Miriam, his sister, watches and with perfect timing runs up to Pharaoh’s daughter when she finds the baby, offering to provide a nursemaid for him. Our sages enhance Miriam’s role even further, as a Talmudic tale (B.Sotah 12A) teaches that Moses’ father, Amram, was the leader of the Hebrew slaves at that time. In order to avoid the pain of Pharaoh’s cruel decree, Amram ordered all the Hebrew men to divorce their wives; it was Miriam who convinced her father not to give in to Egyptian oppression.
Then we come to the amazing act of heroism performed by Pharaoh’s daughter. If she, like the Egyptians, had been a loyal subject of her King and worshipper of her father as a god, she simply would have tipped Moses’ basket over, drowning him. Instead, she answered to what she rightly perceived was a higher authority. Pharaoh’s daughter is unnamed in the Bible, but the Sages call her Bityah, “daughter of the Almighty.” (Vayikra Rabbah 1:3)
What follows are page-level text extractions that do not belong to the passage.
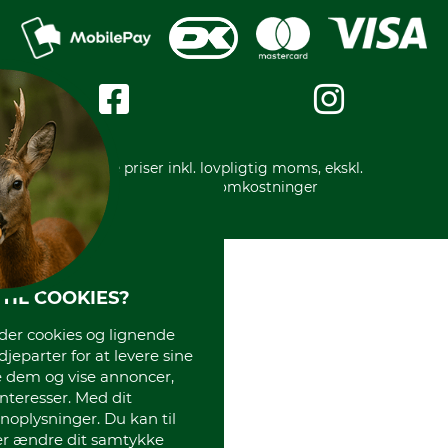
Reklamation
Mobile Pay
Karriere
Privatlivspolitik
Kreditkort
Messe datoer
Handelsbetingelser
Om os
Impressum
International
Gratis returlabel
* Alle priser inkl. lovpligtig moms, ekskl.
forsendelsesomkostninger
TIL COOKIES?
r cookies og lignende
djeparter for at levere sine
e dem og vise annoncer,
interesser. Med dit
oplysninger. Du kan til
ler ændre dit samtykke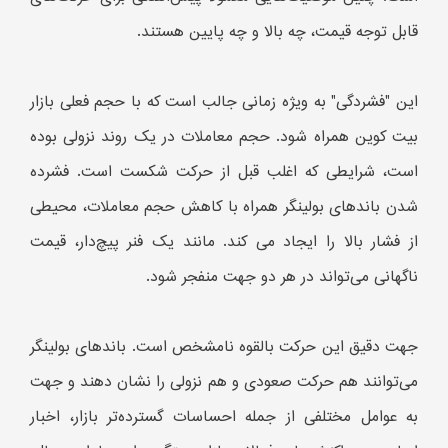
قابل توجه قیمت، چه بالا و چه پایین هستند.
این "فشردگی" به ویژه زمانی جالب است که با حجم فعلی بازار
بیت کوین همراه شود. حجم معاملات در یک روند نزولی بوده
است، شرایطی که اغلب قبل از حرکت شکست است. فشرده
شدن باندهای بولینگر همراه با کاهش حجم معاملات، محیطی
از فشار بالا را ایجاد می کند. مانند یک فنر پیچ‌دار، قیمت
ناگهانی می‌تواند در هر دو جهت منفجر شود.
جهت دقیق این حرکت بالقوه نامشخص است. باندهای بولینگر
می‌توانند هم حرکت صعودی و هم نزولی را نشان دهند و جهت
به عوامل مختلفی از جمله احساسات گسترده‌تر بازار، اخبار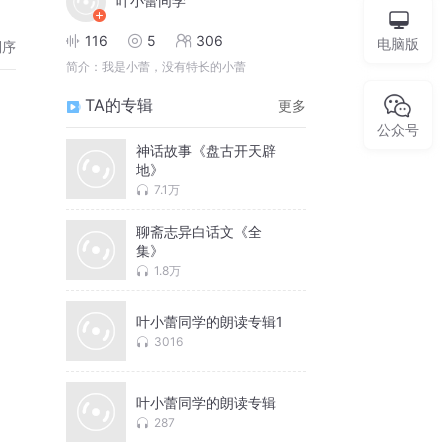
叶小蕾同学
116
5
306
电脑版
倒序
简介：
我是小蕾，没有特长的小蕾
TA的专辑
更多
公众号
神话故事《盘古开天辟
地》
7.1万
聊斋志异白话文《全
集》
1.8万
叶小蕾同学的朗读专辑1
3016
叶小蕾同学的朗读专辑
287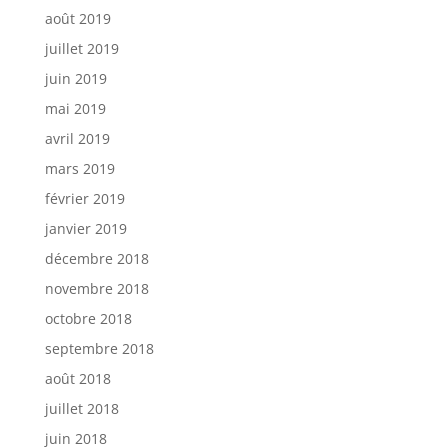
août 2019
juillet 2019
juin 2019
mai 2019
avril 2019
mars 2019
février 2019
janvier 2019
décembre 2018
novembre 2018
octobre 2018
septembre 2018
août 2018
juillet 2018
juin 2018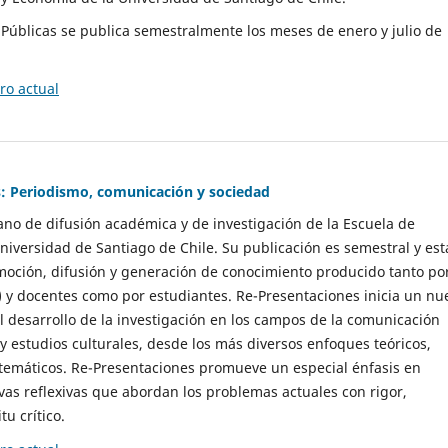
as Públicas se publica semestralmente los meses de enero y julio de
o actual
: Periodismo, comunicación y sociedad
gano de difusión académica y de investigación de la Escuela de
niversidad de Santiago de Chile. Su publicación es semestral y est
moción, difusión y generación de conocimiento producido tanto po
) y docentes como por estudiantes. Re-Presentaciones inicia un nu
l desarrollo de la investigación en los campos de la comunicación
 y estudios culturales, desde los más diversos enfoques teóricos,
 temáticos. Re-Presentaciones promueve un especial énfasis en
vas reflexivas que abordan los problemas actuales con rigor,
tu crítico.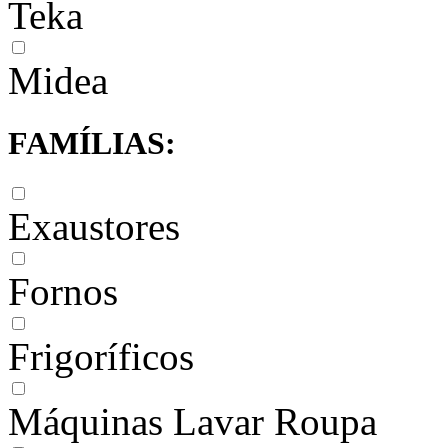
Teka
Midea
FAMÍLIAS:
Exaustores
Fornos
Frigoríficos
Máquinas Lavar Roupa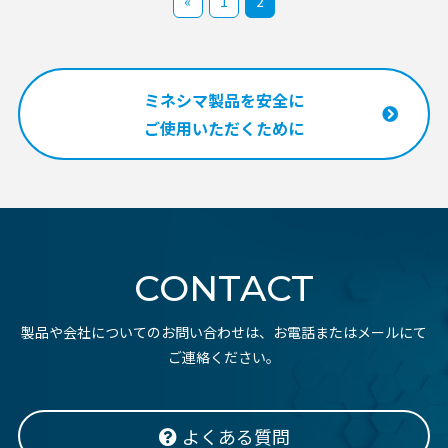
«
1
2
ミネシマ製品を安全に
ご使用いただくために
CONTACT
製品や会社についてのお問い合わせは、お電話またはメールにて
ご連絡ください。
よくある質問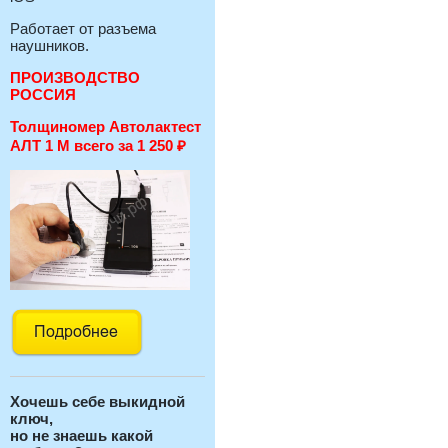
Работает от разъема
наушников.
ПРОИЗВОДСТВО
РОССИЯ
Толщиномер Автолактест
АЛТ 1 М всего за 1 250
₽
Хочешь себе выкидной
ключ,
но не знаешь какой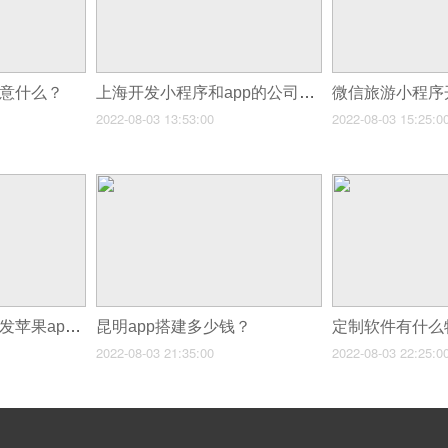
注意什么？
上海开发小程序和app的公司有哪些?
微信旅游小程序
2022-08-03 13:53:00
2022-08-03 15:25:0
开发安卓app还是开发苹果app？两者有什么区别
昆明app搭建多少钱？
2022-08-03 21:35:00
2022-08-03 22:25:0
Moses’ wife Zipporah also saves his life. A strange but interesting passage in Exodus 4:24-26 tells of Zipporah circumcising their son after Moses had neglected to do so and, as a result, was threatened by God with death. It is a passage the rabbis could have interpreted in numerous ways, but they credit Zipporah with saving Moses’ life with quick thinking and decisive action. (Shemot Rabbah 5:8)
The pattern of savvy women continues in the biblical books after the Torah, too.
In Judges (Chapter 13), an angel announces to Manoah and his wife that she will bear a son, Samson. Manoah completely misunderstands the angel’s message and thinks they will die. Manoah’s wife must reassure him otherwise.
After Moses, Samuel is arguably the Bible’s most important figure. When his mother Hannah prays to give birth to a son, Eli, the high priest at Shiloh thinks she is drunk – but she is not, and God grants her prayer. (I Samuel 1:10-20)
May the actions of these and other smart, courageous women from our tradition inspire us to struggle relentlessly for gender equality – and, indeed, for all types of equality – in Judaism and in our world.